The creature didn’t kill him, but it also didn’t lean into his unconditionally loving embrace. Dumbledore intuited that a being of this much evil simply couldn’t receive this much love. But it also couldn’t attack him. It was as if his heart created an armor the being simply couldn’t penetrate. Just as it had when Nityananda shot it with the beam of light, the creature shrunk back into the ground and disappeared.
Nityananda said, “Now you know how to handle evil. If you ever encounter something this ferocious, whether on this plane or when you’re traveling in the astral realms, love it. Nothing will protect you more than the purity of your heart.”
Love in Fierce Times
Dumbledore’s story made me think of Immaculée Ilibagiza, the Rwanda genocide survivor whose whole family was murdered in Rwanda and who has forgiven their murderers. When she was leading a band of Tutsi refugees across the Rwanda border to freedom, an army of Hutus stopped their getaway vehicle. Immaculée got out of the vehicle, walked right up to the oppressors, and loved them with all of her heart. She stood there, loving those Hutus, as the whole crowd of refugees crossed the border safely while the Hutus seemed paralyzed.
This is our invitation. Now is the time for mass awakening.
We have failed to solve the problems on this planet with the masculine principles of force, control, and technology. The war on terror, the war on drugs, the war on cancer . . . we have failed. The medical system, the legal system, the education system, the economic system—they are corrupt and getting worse every day. Climate change and other environmental horrors threaten our species and the very planet we call home. Now is a time to reclaim the principles of the Divine Feminine—compassion, intuition, touch, human connection, emotional literacy. We have collectively allowed our culture to grow out of balance in the masculine principle, and we are being called to transform ourselves, our culture, and our planet. Men and women alike need to embody and balance these principles.
The grief we feel when our comfortable delusion of culture is shattered cuts to the quick. When we hear about something atrocious, like the genocide in Syria or the shooting in Orlando, we feel as paralyzed as those Hutus. What are we to do?

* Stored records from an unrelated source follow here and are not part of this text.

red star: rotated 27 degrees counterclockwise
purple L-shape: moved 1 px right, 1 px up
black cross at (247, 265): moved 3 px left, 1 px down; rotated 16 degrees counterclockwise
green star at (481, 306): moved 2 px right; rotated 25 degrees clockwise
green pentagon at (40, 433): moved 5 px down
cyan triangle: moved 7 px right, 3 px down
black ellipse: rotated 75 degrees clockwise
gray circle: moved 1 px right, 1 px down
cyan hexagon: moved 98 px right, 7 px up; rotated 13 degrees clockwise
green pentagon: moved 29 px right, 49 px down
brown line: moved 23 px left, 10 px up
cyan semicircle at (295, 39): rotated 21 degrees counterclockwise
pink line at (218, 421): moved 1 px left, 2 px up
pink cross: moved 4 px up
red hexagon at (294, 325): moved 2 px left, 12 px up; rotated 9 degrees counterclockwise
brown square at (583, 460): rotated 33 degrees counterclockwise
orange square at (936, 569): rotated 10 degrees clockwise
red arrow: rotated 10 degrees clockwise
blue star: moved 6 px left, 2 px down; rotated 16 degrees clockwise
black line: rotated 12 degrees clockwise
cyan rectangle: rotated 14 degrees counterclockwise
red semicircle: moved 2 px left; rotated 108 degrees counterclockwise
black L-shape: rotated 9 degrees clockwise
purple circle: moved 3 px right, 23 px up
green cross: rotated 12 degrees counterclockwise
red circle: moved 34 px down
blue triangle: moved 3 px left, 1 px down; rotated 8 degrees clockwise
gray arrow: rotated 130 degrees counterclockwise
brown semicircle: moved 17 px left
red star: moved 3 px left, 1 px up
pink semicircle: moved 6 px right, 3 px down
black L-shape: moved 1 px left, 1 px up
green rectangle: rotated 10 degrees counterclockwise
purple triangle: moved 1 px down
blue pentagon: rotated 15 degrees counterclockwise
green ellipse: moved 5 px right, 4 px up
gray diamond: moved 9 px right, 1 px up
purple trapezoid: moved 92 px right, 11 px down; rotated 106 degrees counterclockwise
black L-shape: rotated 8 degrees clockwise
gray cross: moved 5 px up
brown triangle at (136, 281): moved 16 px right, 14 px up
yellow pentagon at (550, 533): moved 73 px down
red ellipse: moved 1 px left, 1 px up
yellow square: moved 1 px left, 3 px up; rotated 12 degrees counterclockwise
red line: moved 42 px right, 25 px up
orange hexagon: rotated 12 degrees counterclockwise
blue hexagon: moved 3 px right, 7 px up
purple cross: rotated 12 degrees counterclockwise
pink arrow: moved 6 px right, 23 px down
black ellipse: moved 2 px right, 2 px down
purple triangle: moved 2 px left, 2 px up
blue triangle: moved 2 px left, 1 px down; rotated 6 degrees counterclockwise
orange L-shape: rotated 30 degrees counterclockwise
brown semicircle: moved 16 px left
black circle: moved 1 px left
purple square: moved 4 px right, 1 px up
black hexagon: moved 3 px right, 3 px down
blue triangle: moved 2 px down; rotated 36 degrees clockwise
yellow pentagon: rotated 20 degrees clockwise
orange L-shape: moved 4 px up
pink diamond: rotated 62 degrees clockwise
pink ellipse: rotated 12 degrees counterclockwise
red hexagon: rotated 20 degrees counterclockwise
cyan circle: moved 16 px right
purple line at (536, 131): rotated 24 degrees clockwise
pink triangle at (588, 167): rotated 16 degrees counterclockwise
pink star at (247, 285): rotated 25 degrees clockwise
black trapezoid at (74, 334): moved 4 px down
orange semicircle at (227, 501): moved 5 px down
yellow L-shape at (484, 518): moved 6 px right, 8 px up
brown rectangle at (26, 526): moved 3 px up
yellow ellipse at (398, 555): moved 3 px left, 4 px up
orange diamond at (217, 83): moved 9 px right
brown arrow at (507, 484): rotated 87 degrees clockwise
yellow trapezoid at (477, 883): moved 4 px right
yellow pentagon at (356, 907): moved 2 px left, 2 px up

We must do as Dumbledore did. We must open our hearts, not just to those we view as the victims, but to those we judge as the villains.
Love is the only way to stand up against the beasts we face today. We are being asked to do hard things. Only love will save us now. Now is the time of the hundredth monkey effect. Now is the time to shift the tide of consciousness. It all starts with you. As Margaret Mead said, “”Never doubt that a small group of thoughtful, committed citizens can change the world; indeed, it’s the only thing that ever has.”